> _Task brief_: I would like every record below transcribed exactly as it is.

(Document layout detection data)
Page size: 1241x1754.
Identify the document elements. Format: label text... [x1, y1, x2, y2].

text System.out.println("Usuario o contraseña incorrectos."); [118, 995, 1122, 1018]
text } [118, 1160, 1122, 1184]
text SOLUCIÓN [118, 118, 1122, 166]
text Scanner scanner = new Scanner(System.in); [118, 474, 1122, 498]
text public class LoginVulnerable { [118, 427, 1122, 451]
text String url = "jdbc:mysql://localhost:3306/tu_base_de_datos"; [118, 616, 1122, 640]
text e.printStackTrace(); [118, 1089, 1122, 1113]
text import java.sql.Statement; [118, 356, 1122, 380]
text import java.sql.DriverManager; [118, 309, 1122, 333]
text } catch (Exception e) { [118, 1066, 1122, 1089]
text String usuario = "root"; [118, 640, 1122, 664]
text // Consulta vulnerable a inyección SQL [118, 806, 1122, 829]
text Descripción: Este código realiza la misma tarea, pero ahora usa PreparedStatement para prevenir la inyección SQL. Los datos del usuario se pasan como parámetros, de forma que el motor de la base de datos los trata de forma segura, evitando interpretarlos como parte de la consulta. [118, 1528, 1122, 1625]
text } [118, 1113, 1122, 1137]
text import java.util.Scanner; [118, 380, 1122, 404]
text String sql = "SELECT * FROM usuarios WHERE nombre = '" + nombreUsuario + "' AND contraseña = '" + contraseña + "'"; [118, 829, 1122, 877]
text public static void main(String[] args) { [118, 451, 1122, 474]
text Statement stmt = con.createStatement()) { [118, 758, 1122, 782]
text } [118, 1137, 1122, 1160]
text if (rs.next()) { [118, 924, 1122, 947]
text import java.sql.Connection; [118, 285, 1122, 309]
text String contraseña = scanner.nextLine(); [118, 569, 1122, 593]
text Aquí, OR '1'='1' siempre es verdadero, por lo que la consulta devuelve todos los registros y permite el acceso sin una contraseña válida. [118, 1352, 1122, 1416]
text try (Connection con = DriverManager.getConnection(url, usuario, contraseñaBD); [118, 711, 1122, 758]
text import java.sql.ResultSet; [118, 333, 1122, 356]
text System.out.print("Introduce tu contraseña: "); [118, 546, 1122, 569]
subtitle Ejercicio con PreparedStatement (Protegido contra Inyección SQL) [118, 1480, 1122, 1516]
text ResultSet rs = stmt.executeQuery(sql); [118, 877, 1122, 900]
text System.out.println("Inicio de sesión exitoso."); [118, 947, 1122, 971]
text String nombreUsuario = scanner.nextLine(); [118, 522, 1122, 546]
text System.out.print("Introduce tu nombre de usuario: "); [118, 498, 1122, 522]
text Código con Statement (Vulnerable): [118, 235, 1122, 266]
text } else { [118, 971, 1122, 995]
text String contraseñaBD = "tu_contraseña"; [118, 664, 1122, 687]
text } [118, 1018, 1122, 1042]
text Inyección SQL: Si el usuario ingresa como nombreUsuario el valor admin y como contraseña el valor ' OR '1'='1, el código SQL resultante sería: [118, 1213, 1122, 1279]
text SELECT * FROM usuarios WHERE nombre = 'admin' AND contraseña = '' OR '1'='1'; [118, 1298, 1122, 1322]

> _Response_:
Page size: 1241x1754.
Identify the document elements. Format: label text... [x1, y1, x2, y2].

text System.out.println("Usuario o contraseña incorrectos."); [118, 995, 1122, 1018]
text } [118, 1160, 1122, 1184]
text SOLUCIÓN [118, 118, 1122, 166]
text Scanner scanner = new Scanner(System.in); [118, 474, 1122, 498]
text public class LoginVulnerable { [118, 427, 1122, 451]
text String url = "jdbc:mysql://localhost:3306/tu_base_de_datos"; [118, 616, 1122, 640]
text e.printStackTrace(); [118, 1089, 1122, 1113]
text import java.sql.Statement; [118, 356, 1122, 380]
text import java.sql.DriverManager; [118, 309, 1122, 333]
text } catch (Exception e) { [118, 1066, 1122, 1089]
text String usuario = "root"; [118, 640, 1122, 664]
text // Consulta vulnerable a inyección SQL [118, 806, 1122, 829]
text Descripción: Este código realiza la misma tarea, pero ahora usa PreparedStatement para prevenir la inyección SQL. Los datos del usuario se pasan como parámetros, de forma que el motor de la base de datos los trata de forma segura, evitando interpretarlos como parte de la consulta. [118, 1528, 1122, 1625]
text } [118, 1113, 1122, 1137]
text import java.util.Scanner; [118, 380, 1122, 404]
text String sql = "SELECT * FROM usuarios WHERE nombre = '" + nombreUsuario + "' AND contraseña = '" + contraseña + "'"; [118, 829, 1122, 877]
text public static void main(String[] args) { [118, 451, 1122, 474]
text Statement stmt = con.createStatement()) { [118, 758, 1122, 782]
text } [118, 1137, 1122, 1160]
text if (rs.next()) { [118, 924, 1122, 947]
text import java.sql.Connection; [118, 285, 1122, 309]
text String contraseña = scanner.nextLine(); [118, 569, 1122, 593]
text Aquí, OR '1'='1' siempre es verdadero, por lo que la consulta devuelve todos los registros y permite el acceso sin una contraseña válida. [118, 1352, 1122, 1416]
text try (Connection con = DriverManager.getConnection(url, usuario, contraseñaBD); [118, 711, 1122, 758]
text import java.sql.ResultSet; [118, 333, 1122, 356]
text System.out.print("Introduce tu contraseña: "); [118, 546, 1122, 569]
subtitle Ejercicio con PreparedStatement (Protegido contra Inyección SQL) [118, 1480, 1122, 1516]
text ResultSet rs = stmt.executeQuery(sql); [118, 877, 1122, 900]
text System.out.println("Inicio de sesión exitoso."); [118, 947, 1122, 971]
text String nombreUsuario = scanner.nextLine(); [118, 522, 1122, 546]
text System.out.print("Introduce tu nombre de usuario: "); [118, 498, 1122, 522]
text Código con Statement (Vulnerable): [118, 235, 1122, 266]
text } else { [118, 971, 1122, 995]
text String contraseñaBD = "tu_contraseña"; [118, 664, 1122, 687]
text } [118, 1018, 1122, 1042]
text Inyección SQL: Si el usuario ingresa como nombreUsuario el valor admin y como contraseña el valor ' OR '1'='1, el código SQL resultante sería: [118, 1213, 1122, 1279]
text SELECT * FROM usuarios WHERE nombre = 'admin' AND contraseña = '' OR '1'='1'; [118, 1298, 1122, 1322]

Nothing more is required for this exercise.